Among the 26 competitors of this year’s piano competition – aged 21-30 – are three American pianists. The “gifted virtuoso” (San Francisco Chronicle) Llewellyn Sanchez-Werner of California has performed for former President Barack Obama at the White House and the Kennedy Center. For CMIM, he will perform works by Monk, Bach, Rachmaninov and Beethoven. Praised by the Washington Post as “prodigiously gifted,” Arizona’s Anna Han will perform works by Beethoven, Faure, Bartók and Schumann. Los Angeles native Stephanie Tang – a graduate of the Colburn Conservatory and current graduate student at Yale School of Music – performs Adams, Debussy, Beethoven and Scriabin in her semi-final recital.
Other semifinalists include Kevin Ahfat and Alice Burla of Canada; Ying Li, Zhu Wang and Jiacheng Xiong of China; Marcel Tadokoro and Dimitri Malignan of France; Francesco Granata of Italy; Yoichiro Chiba and Ken Nakasako of Japan; Krysztof Ksiazek of Poland; Cristian Sandrin of Romania; Andrei Iliushkin, Dmitry Sin and Alexey Trushechkin of Russia; Su Yeon Kim, Ji-Hyang Gwak, Yeontaek Oh, Chaeyoung Park, Kyoungsun Park, Suah Ye and Joon Yoon of South Korea, and Tamila Salimdjanova of Uzbekistan. All will compete for over $230,000 in prizes and awards.
In addition to a grand prize of $30,000 from the city of Montréal and the $50,000 Joseph Rouleau Career Development Grant offered by the Azrieli Foundation, the first prize winner will also be offered a concert tour in three North American cities sponsored by Sarah Beauchamp, an artist residency at Canada’s Banff Centre for Arts and Creativity, a concerto performance with the Orchestre symphonique de Montréal and a solo album recording on the Steinway & Sons label with a launch event at Steinway Hall in New York City.
In another first, CMIM will invite the public to vote for the recipient of the $5,000 ICI Musique People’s Choice Award. So, the stakes could not be higher for these ambitious young musicians.

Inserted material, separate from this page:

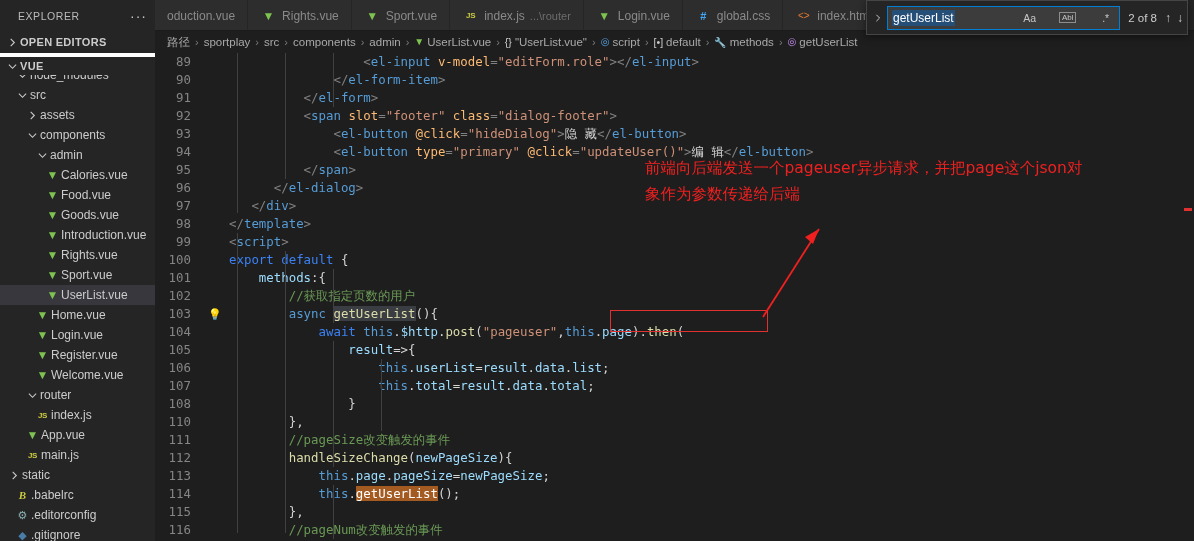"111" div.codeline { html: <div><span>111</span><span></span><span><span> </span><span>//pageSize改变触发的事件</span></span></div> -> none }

The jury for the CMIM will be made up of nine international judges overseen by Zarin Mehta including pianists Arnaldo Cohen, Till Fellner, Mari Kodama, Hélène Mercier, Charles Richard-Hamelin; impresario Martin Engstroem, recording industry veteran Costa Pilavachi, pianist and pedagogue Rena Shereshevskaya and renowned mentor and manager Susan Wadsworth.
Moving a competition online brings myriad logistical challenges. To maintain integrity and consistency among recordings, CMIM secured fifteen concert halls around the world in which the artists will perform on a Steinway & Sons instrument. Recording crews will abide by the same set of rules regarding microphone and camera placement, and each recital will be recorded in one take to replicate, as close as possible, the environment of the competition stage.
The 45-minute semifinal recitals will be webcast for the public on CMIM’s website and social media platforms over nine sessions (three recitals per session) premiering April 26-29 at 10am and 2pm ET and April 30 at 10am ET and available for streaming on-demand thereafter. Among their other selections, performers must choose at least one work by J.S. Bach and three of Twenty-four Preludes by Juno Award-winning Canadian composer John Burge.
Eight finalists will be announced on Friday, April 30 at 2pm ET. Those finalists will return to perform a 60-minute recital streamed over four sessions premiering May 10-13 at 10am ET. The announcement of the final results and closing ceremony will occur on Friday, May 14th at 10am ET.